Charter schools are public schools. They can't discriminate in admissions, impose religion, or charge tuition, and their students must take state tests. Yet like private schools, they have considerable autonomy over personnel, schedules, and budgets, and they don't have to kowtow to central-office bureaucrats. Charters have been championed by liberals like President Obama and conservatives like Mitt Romney.

That broad support makes the SRC's decision particularly perplexing. With no public notice or input, it suspended parts of state law to decree that new charter enrollment can't be funded unless preapproved by the SRC. Aside from the questionable legality of this rewriting of law by an unelected, extra-constitutional body, it will hurt Philadelphia students for three reasons.

First, while city charter schools struggled early on, they have increasingly outpaced district schools as they've matured. According to the latest figures from the district's Office of Accountability, 75 percent of charter students graduated from high school within four years, compared with 60 percent in traditional district schools.

The Pennsylvania Value-Added Assessment System, which measures how much students learn in a year, shows Philadelphia charters have exceeded Pennsylvania's average achievement gains, while the city's traditional public schools have not. If we want city students to learn more, we should be expanding the charter sector, not shrinking it. We should also do more to learn from the best charters.

Second, while the SRC claims we can't afford more charter schools, the full financial picture shows they save money. School finance expert and charter advocate Michael Whisman reports that for the 2010-11 school year, traditional city schools spent an average of $14,578 per child, while charters received only $9,873 a student. So each student attending a charter saves $4,705. That money can be used to improve programs and raise teachers' salaries.

Finally, we can't ignore the views of kids and parents. A great many children in charter schools - probably most - enroll only after having done badly in traditional public schools. For those kids and parents, charters offer a second chance.

I'm on the unpaid board of the nonprofit Achievement House Cyber Charter School, which serves 146 Philadelphia students. Our average new student is two years below grade level. And as in traditional public schools, not all of our students make it.

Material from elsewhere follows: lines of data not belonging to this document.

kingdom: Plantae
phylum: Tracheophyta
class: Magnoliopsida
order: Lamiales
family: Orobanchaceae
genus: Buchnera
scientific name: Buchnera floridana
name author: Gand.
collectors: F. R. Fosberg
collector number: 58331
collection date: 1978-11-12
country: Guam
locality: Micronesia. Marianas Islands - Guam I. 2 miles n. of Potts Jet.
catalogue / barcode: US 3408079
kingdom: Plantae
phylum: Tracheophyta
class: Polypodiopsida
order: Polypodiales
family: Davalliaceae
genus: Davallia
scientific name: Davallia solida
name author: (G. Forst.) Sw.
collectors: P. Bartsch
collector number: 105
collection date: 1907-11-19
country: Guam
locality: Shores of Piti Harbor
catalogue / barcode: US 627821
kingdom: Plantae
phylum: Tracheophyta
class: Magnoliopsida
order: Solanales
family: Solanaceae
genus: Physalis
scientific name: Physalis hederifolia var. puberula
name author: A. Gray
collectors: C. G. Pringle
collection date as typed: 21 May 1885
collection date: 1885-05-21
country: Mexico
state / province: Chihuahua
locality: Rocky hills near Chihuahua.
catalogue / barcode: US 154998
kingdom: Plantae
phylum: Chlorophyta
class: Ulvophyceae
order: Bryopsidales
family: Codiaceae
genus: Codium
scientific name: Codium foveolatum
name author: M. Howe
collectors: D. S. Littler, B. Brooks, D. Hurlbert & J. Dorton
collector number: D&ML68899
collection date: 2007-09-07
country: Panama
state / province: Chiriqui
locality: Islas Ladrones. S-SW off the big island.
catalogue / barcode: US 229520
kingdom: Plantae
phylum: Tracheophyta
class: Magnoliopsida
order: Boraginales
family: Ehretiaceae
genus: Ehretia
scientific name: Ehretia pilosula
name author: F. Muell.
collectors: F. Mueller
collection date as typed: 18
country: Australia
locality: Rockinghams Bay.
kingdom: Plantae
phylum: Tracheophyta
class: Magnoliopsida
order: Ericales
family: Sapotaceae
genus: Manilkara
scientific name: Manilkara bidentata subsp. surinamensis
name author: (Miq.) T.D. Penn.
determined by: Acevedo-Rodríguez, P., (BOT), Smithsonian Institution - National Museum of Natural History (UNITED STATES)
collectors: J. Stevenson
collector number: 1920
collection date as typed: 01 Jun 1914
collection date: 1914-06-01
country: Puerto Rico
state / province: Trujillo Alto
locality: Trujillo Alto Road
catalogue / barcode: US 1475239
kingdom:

But given a second chance, many flourish.

One parent wrote of a former student: "No doubt her success is due to strong leadership and the right foundation at AHCCS. She is attending the Art Institute of Philadelphia for fashion marketing, and achieved a 3.6 GPA for the first marking period!" Similarly, in an anonymous survey, a student marveled that in contrast to her prior school, "My special ed. teacher last year called and emailed me and my mom all the time. She was watching my work. She called when she seen I was having trouble."

In short, student performance, school finances, and parent and student sentiment all show that Philadelphia's charter sector should grow. Only the bureaucrats stand in the way.

The long-term solution is action by state lawmakers, who will soon have another chance to provide much-needed charter reform. Until then, the SRC must remain accountable to current laws and agreements, and it must overturn its reckless decision to single out charter schools and punish families seeking a more promising future. The more than 47,000 Philadelphia children served by charter schools - and the more than 34,000 who would like to join them - are counting on it.